'''

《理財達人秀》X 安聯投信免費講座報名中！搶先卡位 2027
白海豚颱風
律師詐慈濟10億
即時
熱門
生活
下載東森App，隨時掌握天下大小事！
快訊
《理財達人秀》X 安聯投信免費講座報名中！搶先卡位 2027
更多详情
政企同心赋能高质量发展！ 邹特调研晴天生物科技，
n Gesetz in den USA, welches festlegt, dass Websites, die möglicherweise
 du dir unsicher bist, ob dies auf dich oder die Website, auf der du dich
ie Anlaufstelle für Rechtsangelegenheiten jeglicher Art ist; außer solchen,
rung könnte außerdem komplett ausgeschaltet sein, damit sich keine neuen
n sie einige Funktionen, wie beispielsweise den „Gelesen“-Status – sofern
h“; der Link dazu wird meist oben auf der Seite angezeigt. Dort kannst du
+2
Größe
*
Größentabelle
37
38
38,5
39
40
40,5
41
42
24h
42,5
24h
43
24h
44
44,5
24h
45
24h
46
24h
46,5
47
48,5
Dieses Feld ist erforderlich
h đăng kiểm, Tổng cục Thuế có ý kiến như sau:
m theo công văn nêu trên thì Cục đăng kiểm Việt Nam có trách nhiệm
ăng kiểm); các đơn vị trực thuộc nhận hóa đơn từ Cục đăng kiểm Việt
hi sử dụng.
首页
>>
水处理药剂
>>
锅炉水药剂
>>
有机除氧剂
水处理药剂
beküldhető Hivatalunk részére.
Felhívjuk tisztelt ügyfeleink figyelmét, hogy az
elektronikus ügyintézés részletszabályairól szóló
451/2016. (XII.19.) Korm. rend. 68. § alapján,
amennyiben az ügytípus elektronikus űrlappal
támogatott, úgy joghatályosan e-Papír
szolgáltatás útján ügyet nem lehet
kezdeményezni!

'''

Work to complete: Lines that contain "Việt" are to be copied from the records above.

Task response:
m theo công văn nêu trên thì Cục đăng kiểm Việt Nam có trách nhiệm
ăng kiểm); các đơn vị trực thuộc nhận hóa đơn từ Cục đăng kiểm Việt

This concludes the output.